▶ [Exercise instructions]
Images excepted, the data below must be repeated exactly.

-------- Input data

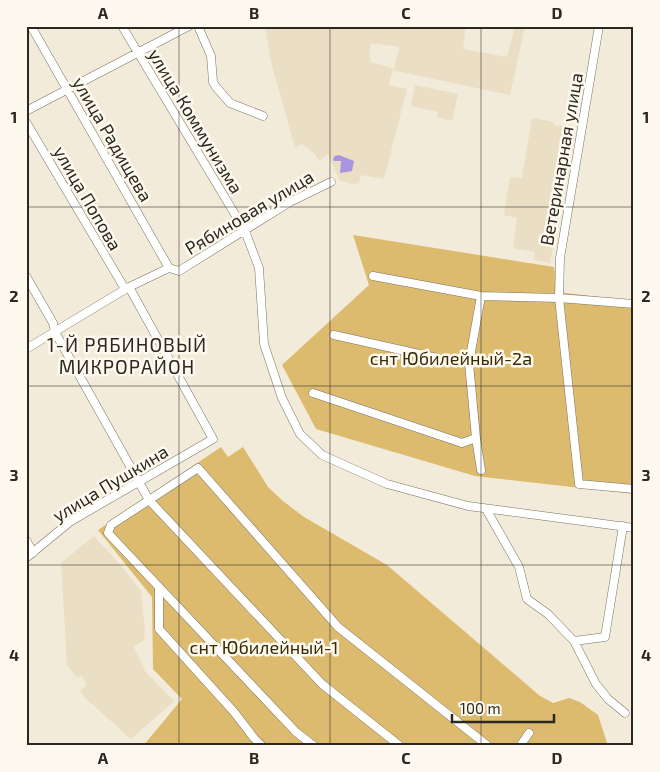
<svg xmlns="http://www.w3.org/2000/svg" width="660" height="772" viewBox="0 0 660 772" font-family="'Exo 2',sans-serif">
  <rect width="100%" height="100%" fill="#f3ebd9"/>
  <path fill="#eadec5" d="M265,26H466L463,49L507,57L515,26H525L510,95L396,71L394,70L399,47L371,43L369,56L371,58L370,62L393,68L389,85L407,89L384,179L361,175L359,183L353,184L340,181L328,154L319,161L315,154L302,144L295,148L270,58Z
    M415,85L458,94L452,121L437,117L438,112L411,106Z
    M532,118L554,122V125L573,128L550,263L534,260L535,252L513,248L517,218L504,215L510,177L522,178Z
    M94,536L118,562L141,591L145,630L144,640L134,647L145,671L174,701L131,739L84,697L80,690L87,686L82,676L77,678L67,665L61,563Z"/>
  <path fill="#dcba6e" d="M353,235L554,267L557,292L634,301V494L475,476L316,429L282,365L369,285Z
    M221,447L228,457L243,447L268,487L283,501L304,517L387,565L540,696L553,703L569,698L580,702L598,715L608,746H143L182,699L153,669L152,597L98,530Z"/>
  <path fill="#a994df" d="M339,155L354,161L352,171L340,173L341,161H334L333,159L335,156Z"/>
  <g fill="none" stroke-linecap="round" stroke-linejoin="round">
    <g stroke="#7b7363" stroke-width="9">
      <path id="minor" d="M31,26L169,268
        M122,26L245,231L259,268L264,344L282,398L300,434L322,455L387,484L468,506L634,528
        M198,26L211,56L213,82L216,87L230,103L263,116
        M599,26L560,258L559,298L579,484L634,489
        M26,111L189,26
        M26,122L125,289
        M26,276L53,323L55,332L149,500L322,684L400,746
        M373,276L481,296L559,298L634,304
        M481,296L469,363L476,438L481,470
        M334,335L446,360L469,363
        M26,349L129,287L169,268L179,271L290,202L331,182
        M313,393L462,443L476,438
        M486,509L519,567L527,599L548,614L574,641L596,684L608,699L625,713
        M26,540L33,553
        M26,558L71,521L213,439L129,287
        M159,587V629L234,712L254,738L262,746
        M574,641L605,637L623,526
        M314,746L296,732L108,533L111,525L198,468L338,627L488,746
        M520,746L529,733"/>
    </g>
    <use href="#minor" stroke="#fff" stroke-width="8"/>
  </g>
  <path fill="none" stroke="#2b2821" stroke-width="1" stroke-opacity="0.55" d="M179,26V746M330,26V746M481,26V746M26,207H634M26,386H634M26,565H634"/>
  <g text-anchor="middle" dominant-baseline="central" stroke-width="5" stroke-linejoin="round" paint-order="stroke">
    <g font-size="18" fill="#2b2821" stroke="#fef9ee">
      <text transform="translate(196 121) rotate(59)">улица Коммунизма</text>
      <text transform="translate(113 139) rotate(60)">улица Радищева</text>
      <text transform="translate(561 159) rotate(-80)">Ветеринарная улица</text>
      <text transform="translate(88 198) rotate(60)">улица Попова</text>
      <text transform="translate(249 212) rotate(-31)">Рябиновая улица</text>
      <text transform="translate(110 483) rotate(-31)">улица Пушкина</text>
    </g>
    <g font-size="18" fill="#382a04" stroke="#fef9ee">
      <text x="451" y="358">снт Юбилейный-2а</text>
      <text x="264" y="647">снт Юбилейный-1</text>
    </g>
    <g font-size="19" letter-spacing="1" fill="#2b2821" stroke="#fef9ee">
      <text x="127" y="344">1-Й РЯБИНОВЫЙ<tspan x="127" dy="22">МИКРОРАЙОН</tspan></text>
    </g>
  </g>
  <rect width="660" height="772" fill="none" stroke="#fef9ee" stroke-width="55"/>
  <path d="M452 714v8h102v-8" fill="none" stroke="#2b2821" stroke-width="2.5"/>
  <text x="460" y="714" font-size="15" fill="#2b2821" stroke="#fef9ee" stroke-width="4" paint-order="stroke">100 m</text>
  <rect x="28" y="28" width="604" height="716" fill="none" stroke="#2b2821" stroke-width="2"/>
  <g font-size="16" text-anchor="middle" font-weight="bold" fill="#2b2821">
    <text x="103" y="19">A</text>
    <text x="254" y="19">B</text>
    <text x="406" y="19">C</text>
    <text x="557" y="19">D</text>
    <text x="14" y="123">1</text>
    <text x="646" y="123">1</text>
    <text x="14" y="302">2</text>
    <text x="646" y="302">2</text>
    <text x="14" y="481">3</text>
    <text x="646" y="481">3</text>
    <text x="14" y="661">4</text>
    <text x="646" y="661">4</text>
    <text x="103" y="764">A</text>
    <text x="254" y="764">B</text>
    <text x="406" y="764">C</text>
    <text x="557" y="764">D</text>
  </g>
</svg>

----------------

▶ [The answer]
<svg xmlns="http://www.w3.org/2000/svg" width="660" height="772" viewBox="0 0 660 772" font-family="'Exo 2',sans-serif">
  <rect width="100%" height="100%" fill="#f3ebd9"/>
  <path fill="#eadec5" d="M265,26H466L463,49L507,57L515,26H525L510,95L396,71L394,70L399,47L371,43L369,56L371,58L370,62L393,68L389,85L407,89L384,179L361,175L359,183L353,184L340,181L328,154L319,161L315,154L302,144L295,148L270,58Z
    M415,85L458,94L452,121L437,117L438,112L411,106Z
    M532,118L554,122V125L573,128L550,263L534,260L535,252L513,248L517,218L504,215L510,177L522,178Z
    M94,536L118,562L141,591L145,630L144,640L134,647L145,671L174,701L131,739L84,697L80,690L87,686L82,676L77,678L67,665L61,563Z"/>
  <path fill="#dcba6e" d="M353,235L554,267L557,292L634,301V494L475,476L316,429L282,365L369,285Z
    M221,447L228,457L243,447L268,487L283,501L304,517L387,565L540,696L553,703L569,698L580,702L598,715L608,746H143L182,699L153,669L152,597L98,530Z"/>
  <path fill="#a994df" d="M339,155L354,161L352,171L340,173L341,161H334L333,159L335,156Z"/>
  <g fill="none" stroke-linecap="round" stroke-linejoin="round">
    <g stroke="#7b7363" stroke-width="9">
      <path id="minor" d="M31,26L169,268
        M122,26L245,231L259,268L264,344L282,398L300,434L322,455L387,484L468,506L634,528
        M198,26L211,56L213,82L216,87L230,103L263,116
        M599,26L560,258L559,298L579,484L634,489
        M26,111L189,26
        M26,122L125,289
        M26,276L53,323L55,332L149,500L322,684L400,746
        M373,276L481,296L559,298L634,304
        M481,296L469,363L476,438L481,470
        M334,335L446,360L469,363
        M26,349L129,287L169,268L179,271L290,202L331,182
        M313,393L462,443L476,438
        M486,509L519,567L527,599L548,614L574,641L596,684L608,699L625,713
        M26,540L33,553
        M26,558L71,521L213,439L129,287
        M159,587V629L234,712L254,738L262,746
        M574,641L605,637L623,526
        M314,746L296,732L108,533L111,525L198,468L338,627L488,746
        M520,746L529,733"/>
    </g>
    <use href="#minor" stroke="#fff" stroke-width="8"/>
  </g>
  <path fill="none" stroke="#2b2821" stroke-width="1" stroke-opacity="0.55" d="M179,26V746M330,26V746M481,26V746M26,207H634M26,386H634M26,565H634"/>
  <g text-anchor="middle" dominant-baseline="central" stroke-width="5" stroke-linejoin="round" paint-order="stroke">
    <g font-size="18" fill="#2b2821" stroke="#fef9ee">
      <text transform="translate(196 121) rotate(59)">улица Коммунизма</text>
      <text transform="translate(113 139) rotate(60)">улица Радищева</text>
      <text transform="translate(561 159) rotate(-80)">Ветеринарная улица</text>
      <text transform="translate(88 198) rotate(60)">улица Попова</text>
      <text transform="translate(249 212) rotate(-31)">Рябиновая улица</text>
      <text transform="translate(110 483) rotate(-31)">улица Пушкина</text>
    </g>
    <g font-size="18" fill="#382a04" stroke="#fef9ee">
      <text x="451" y="358">снт Юбилейный-2а</text>
      <text x="264" y="647">снт Юбилейный-1</text>
    </g>
    <g font-size="19" letter-spacing="1" fill="#2b2821" stroke="#fef9ee">
      <text x="127" y="344">1-Й РЯБИНОВЫЙ<tspan x="127" dy="22">МИКРОРАЙОН</tspan></text>
    </g>
  </g>
  <rect width="660" height="772" fill="none" stroke="#fef9ee" stroke-width="55"/>
  <path d="M452 714v8h102v-8" fill="none" stroke="#2b2821" stroke-width="2.5"/>
  <text x="460" y="714" font-size="15" fill="#2b2821" stroke="#fef9ee" stroke-width="4" paint-order="stroke">100 m</text>
  <rect x="28" y="28" width="604" height="716" fill="none" stroke="#2b2821" stroke-width="2"/>
  <g font-size="16" text-anchor="middle" font-weight="bold" fill="#2b2821">
    <text x="103" y="19">A</text>
    <text x="254" y="19">B</text>
    <text x="406" y="19">C</text>
    <text x="557" y="19">D</text>
    <text x="14" y="123">1</text>
    <text x="646" y="123">1</text>
    <text x="14" y="302">2</text>
    <text x="646" y="302">2</text>
    <text x="14" y="481">3</text>
    <text x="646" y="481">3</text>
    <text x="14" y="661">4</text>
    <text x="646" y="661">4</text>
    <text x="103" y="764">A</text>
    <text x="254" y="764">B</text>
    <text x="406" y="764">C</text>
    <text x="557" y="764">D</text>
  </g>
</svg>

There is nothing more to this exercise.